Segment Start: Supplied information
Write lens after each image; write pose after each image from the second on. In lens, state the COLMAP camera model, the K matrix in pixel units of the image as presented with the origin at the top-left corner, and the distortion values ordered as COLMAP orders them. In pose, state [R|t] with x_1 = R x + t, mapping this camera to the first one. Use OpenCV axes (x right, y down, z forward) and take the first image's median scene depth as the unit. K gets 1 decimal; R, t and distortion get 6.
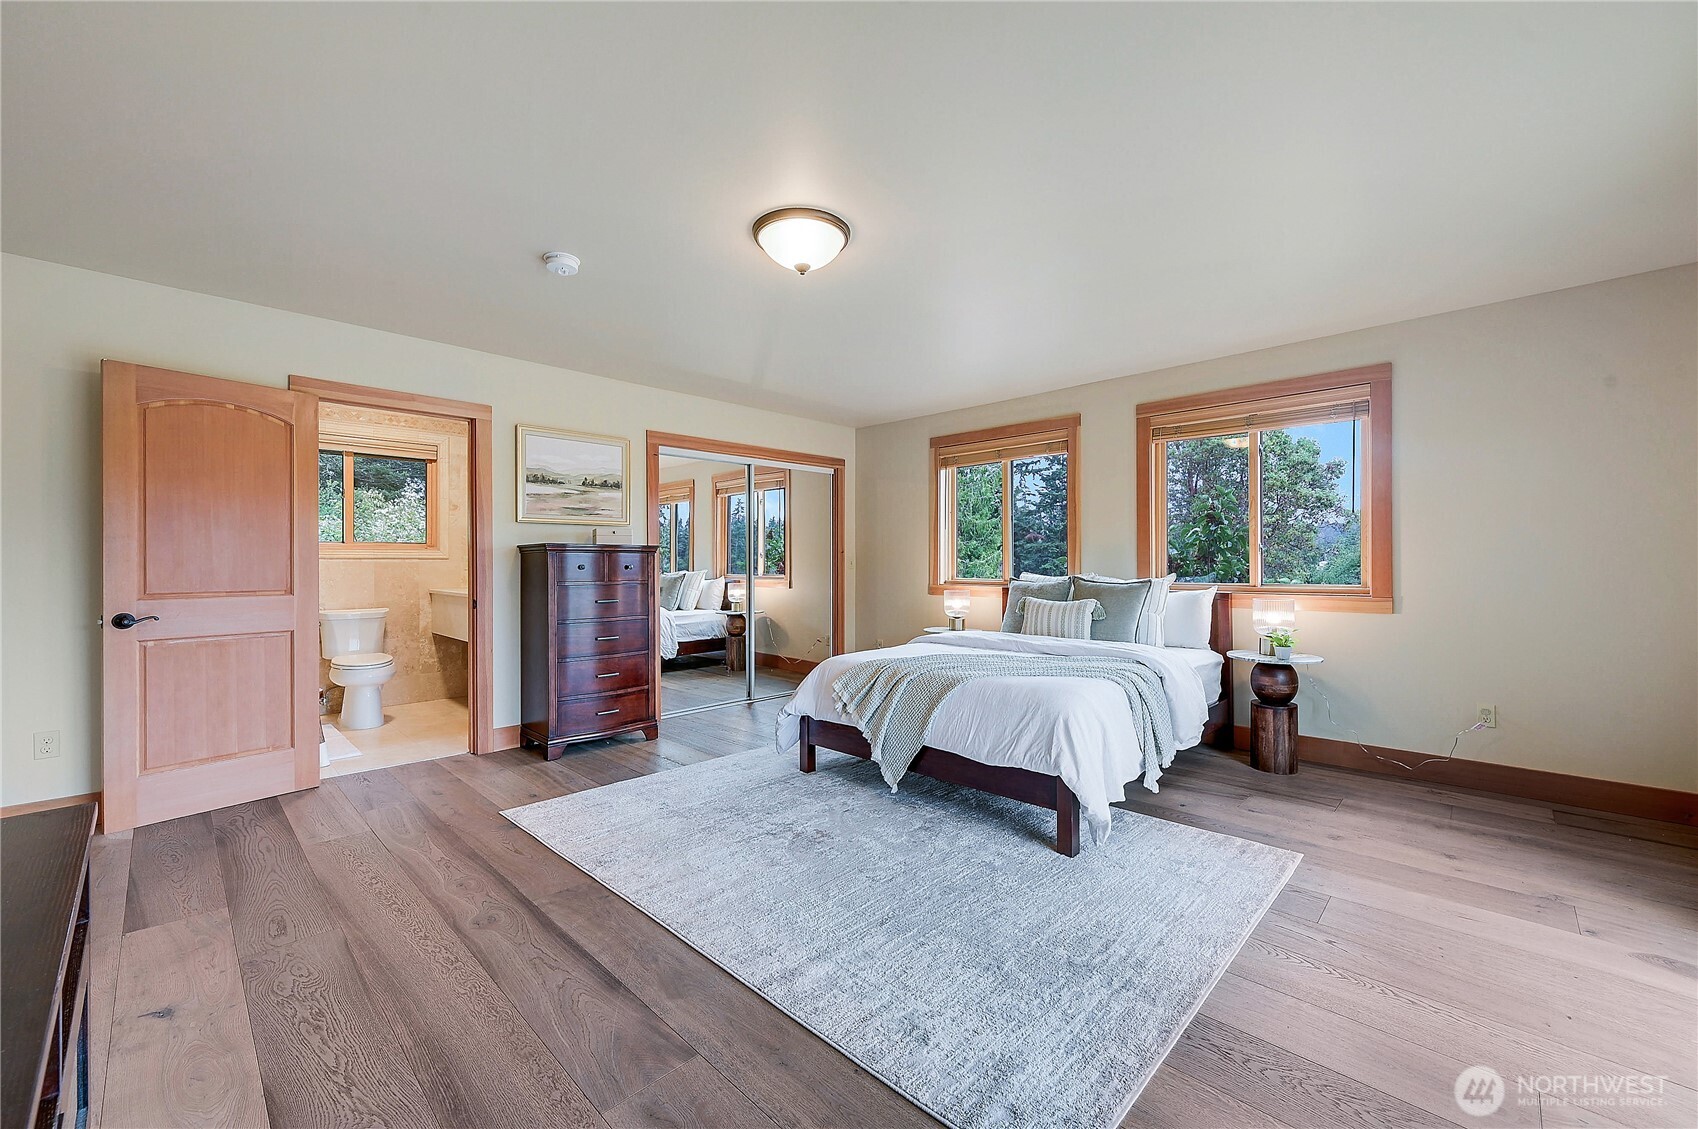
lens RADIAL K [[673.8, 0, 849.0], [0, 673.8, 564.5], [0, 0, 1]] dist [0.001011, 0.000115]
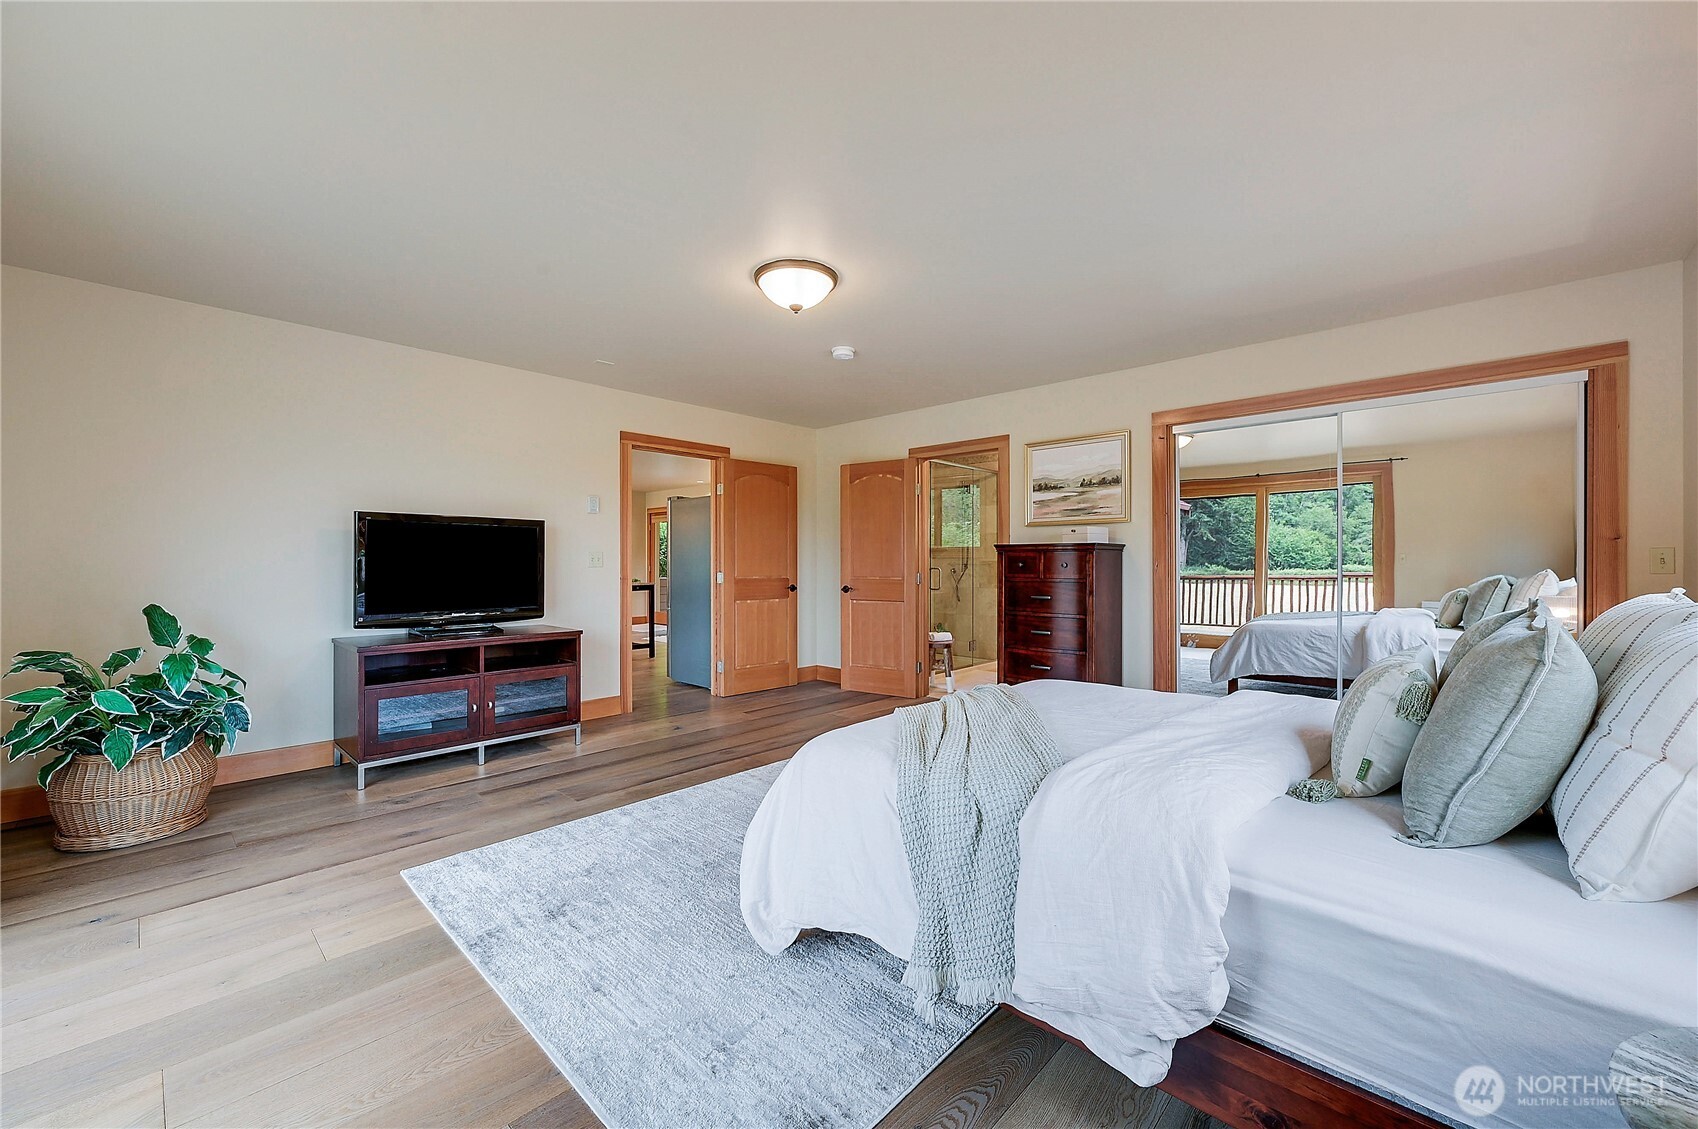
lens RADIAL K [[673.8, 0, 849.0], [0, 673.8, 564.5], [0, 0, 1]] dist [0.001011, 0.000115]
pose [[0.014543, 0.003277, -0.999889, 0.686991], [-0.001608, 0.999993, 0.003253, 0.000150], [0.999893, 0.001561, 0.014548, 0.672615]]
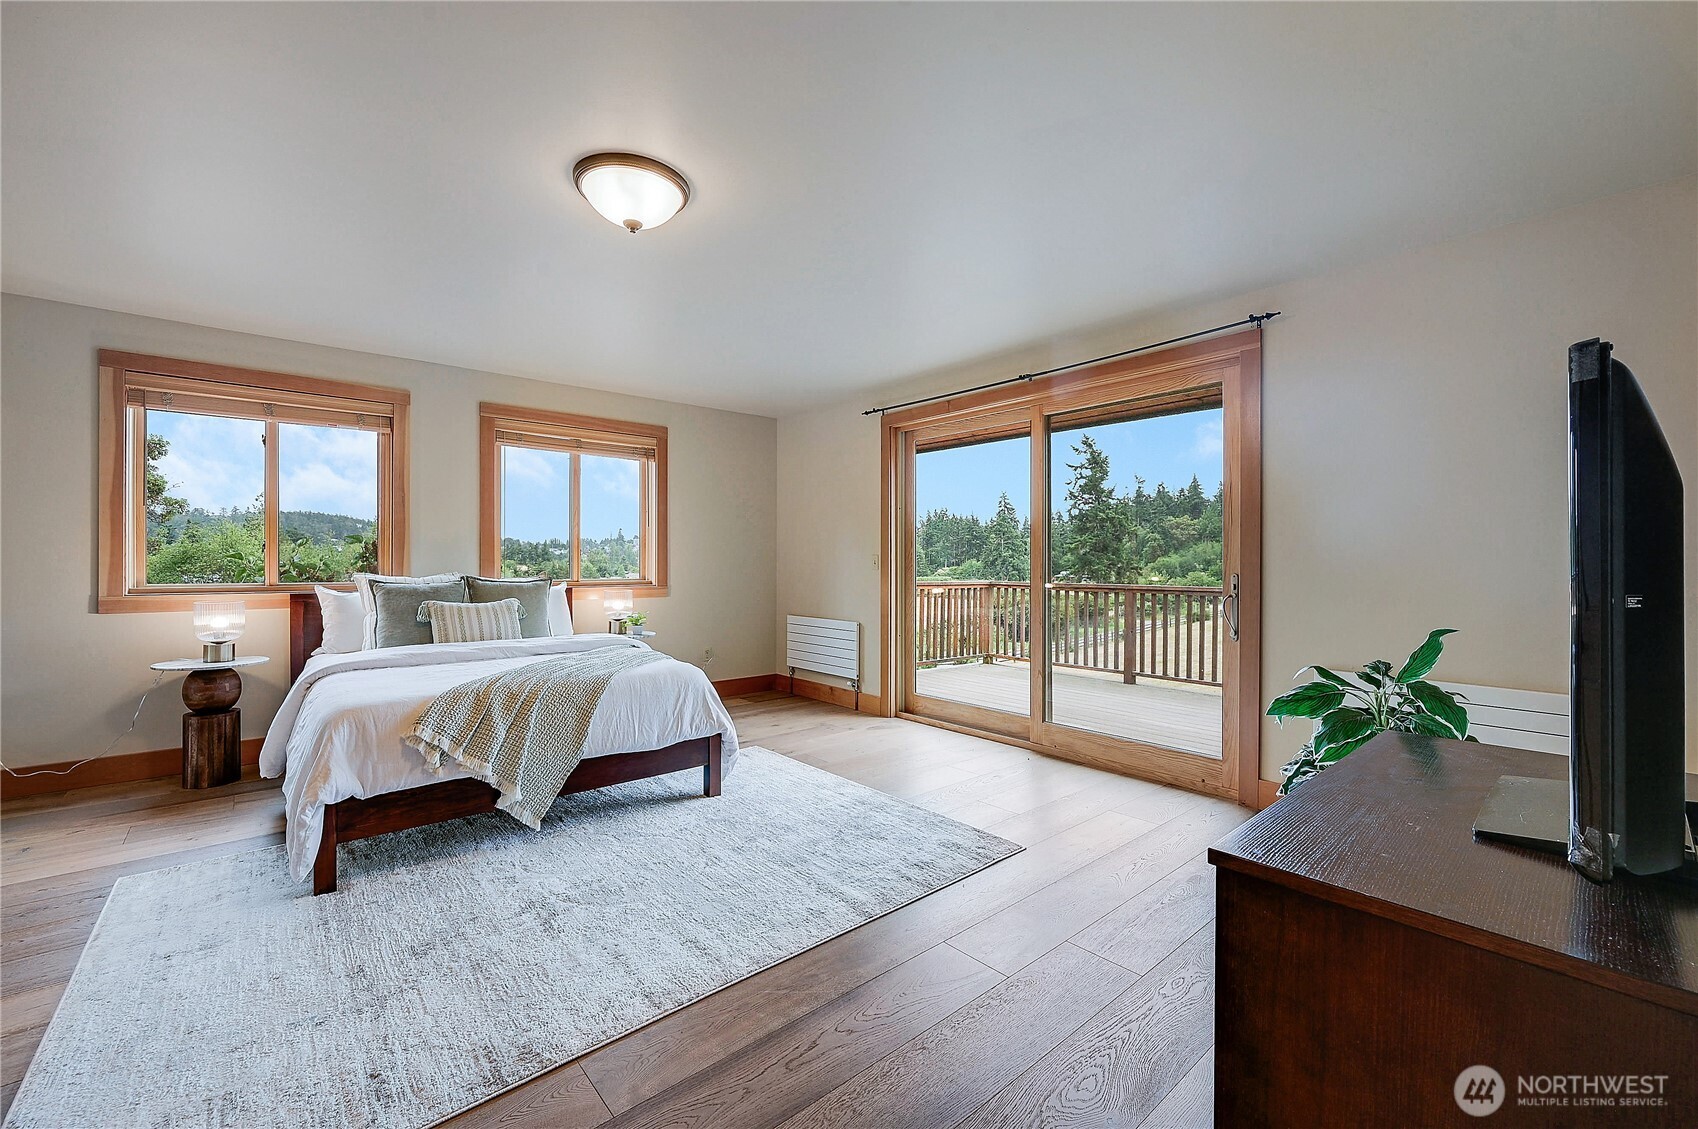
Segment End: Supplied information
Requirement: Please repeat the data above exactly as it appears, pictures excluded.

Solution for this exercise:
Write lens after each image; write pose after each image from the second on. In lens, state the COLMAP camera model, the K matrix in pixel units of the image as presented with the origin at the top-left corner, and the distortion values ordered as COLMAP orders them. In pose, state [R|t] with x_1 = R x + t, mapping this camera to the first one. Use OpenCV axes (x right, y down, z forward) and take the first image's median scene depth as the unit. K gets 1 decimal; R, t and distortion get 6.
lens RADIAL K [[673.8, 0, 849.0], [0, 673.8, 564.5], [0, 0, 1]] dist [0.001011, 0.000115]
lens RADIAL K [[673.8, 0, 849.0], [0, 673.8, 564.5], [0, 0, 1]] dist [0.001011, 0.000115]
pose [[0.014543, 0.003277, -0.999889, 0.686991], [-0.001608, 0.999993, 0.003253, 0.000150], [0.999893, 0.001561, 0.014548, 0.672615]]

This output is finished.